» What the task requires
Scan the lines below and report each one containing "CROSS" by copying it.

» Supplied data
=== Section Start ===
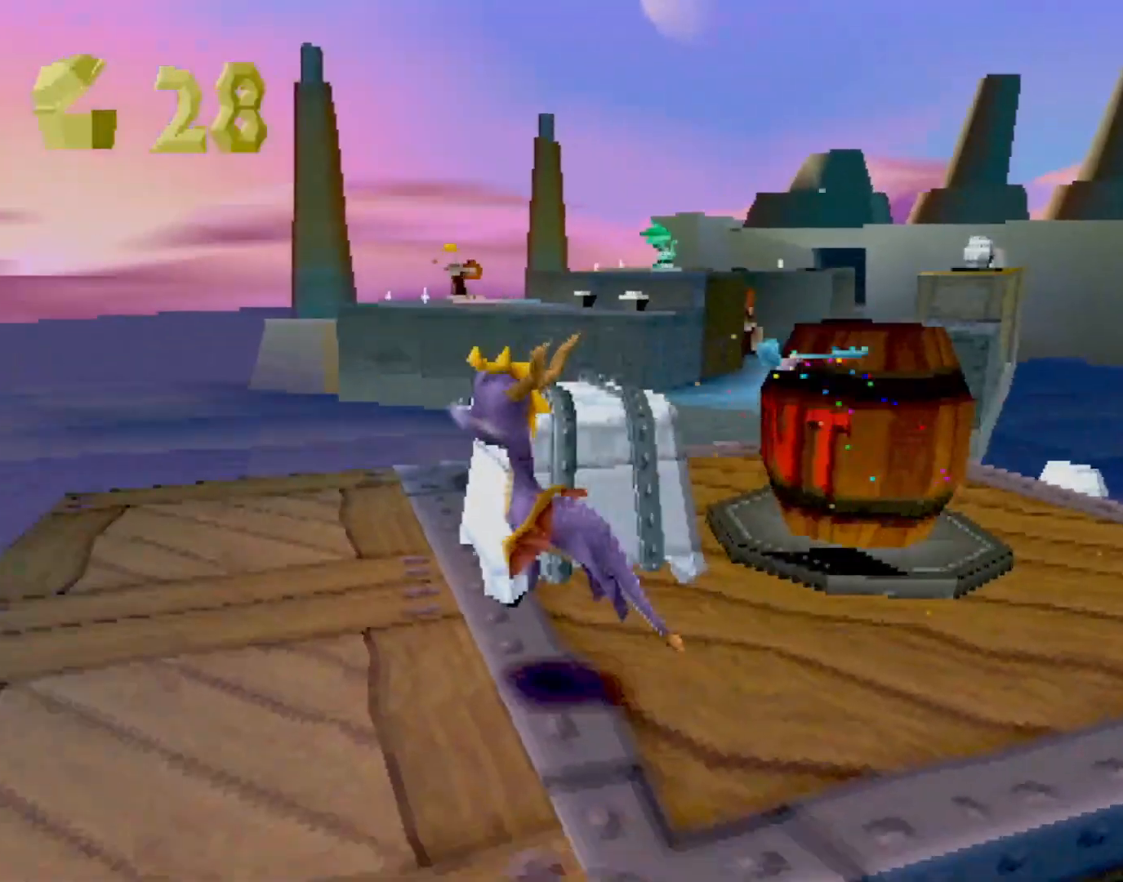
{"buttons": [], "left_stick": "up-left", "events": [[67, "left_stick", "center"], [117, "R1", "down"], [234, "R1", "up"], [367, "L2", "up"], [384, "left_stick", "up-left"]]}
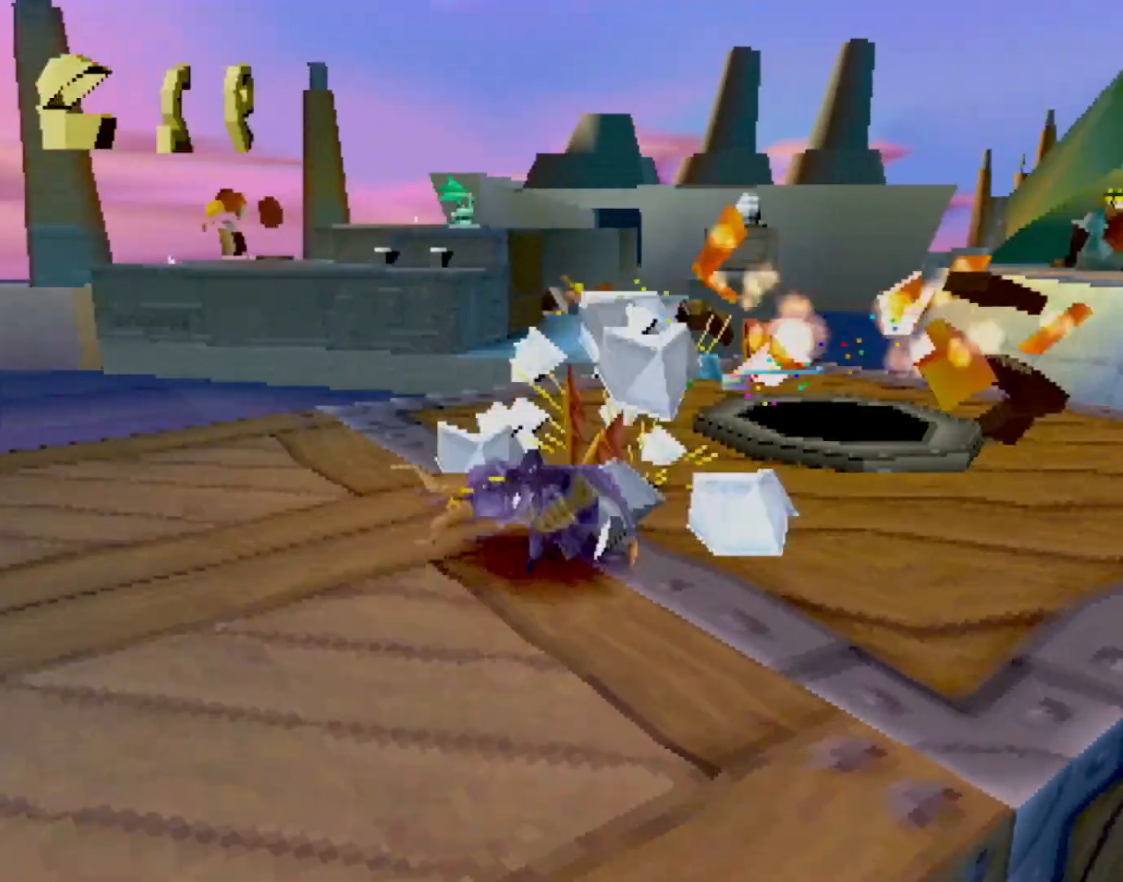
{"buttons": [], "left_stick": "center", "events": [[17, "left_stick", "up"], [83, "L2", "down"], [267, "left_stick", "center"], [334, "L2", "up"]]}
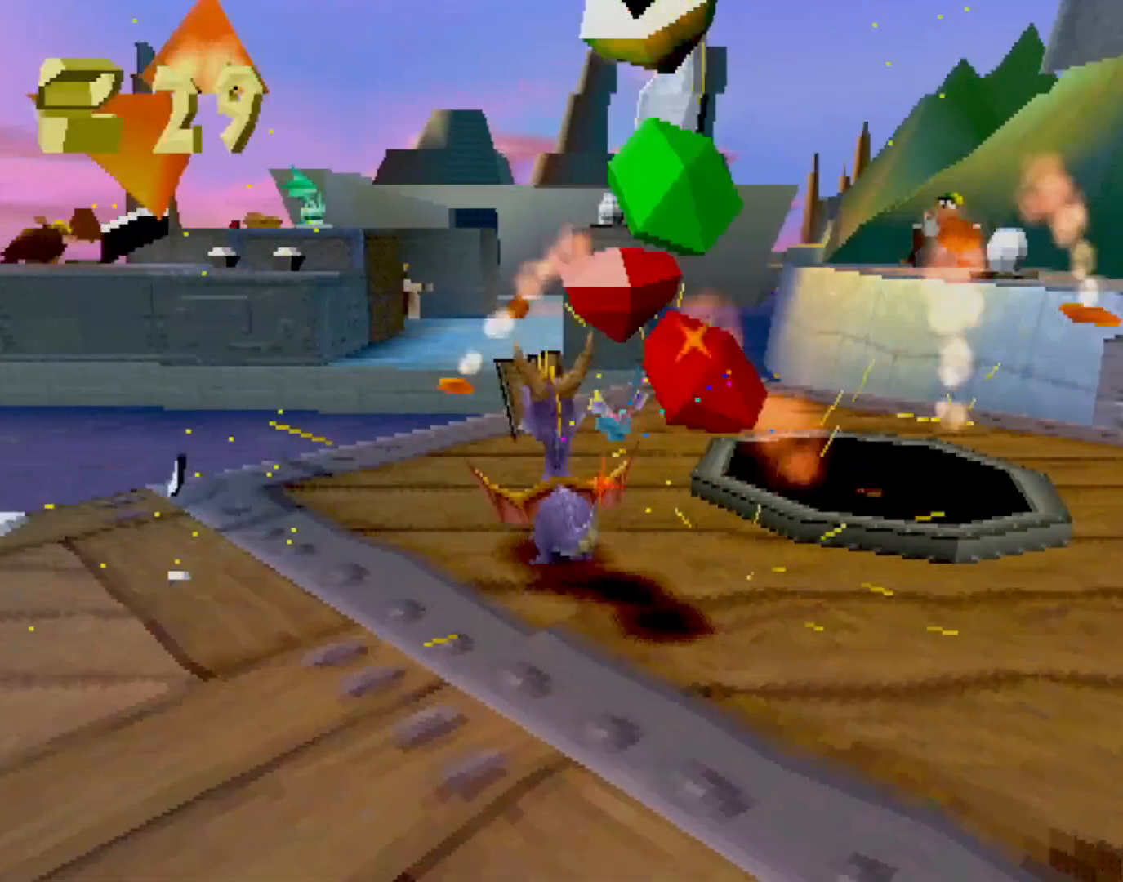
{"buttons": ["CROSS", "L2"], "left_stick": "up", "events": [[150, "L2", "down"], [183, "left_stick", "up"], [484, "CROSS", "down"]]}
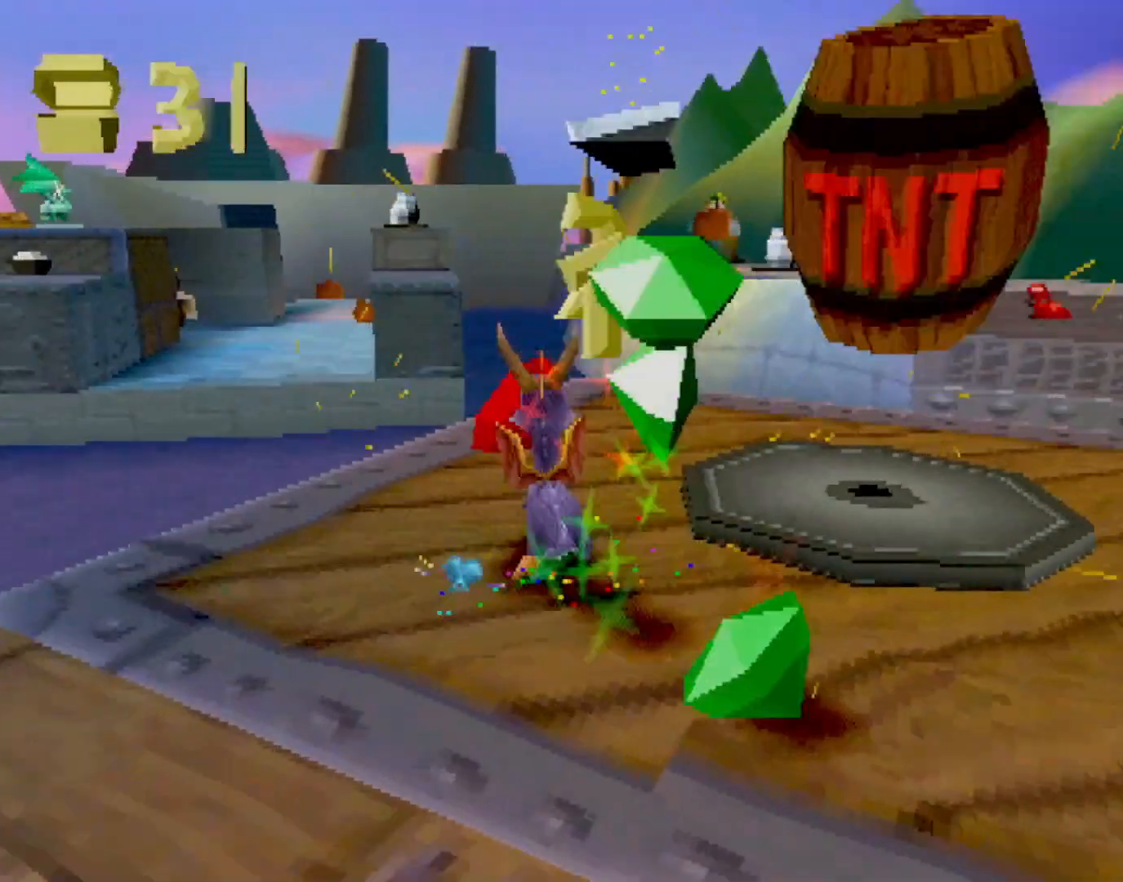
{"buttons": [], "left_stick": "center", "events": [[50, "SQUARE", "down"], [66, "left_stick", "up-right"], [83, "CROSS", "up"], [83, "L2", "up"], [334, "CROSS", "down"], [400, "left_stick", "center"], [484, "CROSS", "up"], [484, "SQUARE", "up"]]}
=== Section End ===
» Task result
{"buttons": ["CROSS", "L2"], "left_stick": "up", "events": [[150, "L2", "down"], [183, "left_stick", "up"], [484, "CROSS", "down"]]}
{"buttons": [], "left_stick": "center", "events": [[50, "SQUARE", "down"], [66, "left_stick", "up-right"], [83, "CROSS", "up"], [83, "L2", "up"], [334, "CROSS", "down"], [400, "left_stick", "center"], [484, "CROSS", "up"], [484, "SQUARE", "up"]]}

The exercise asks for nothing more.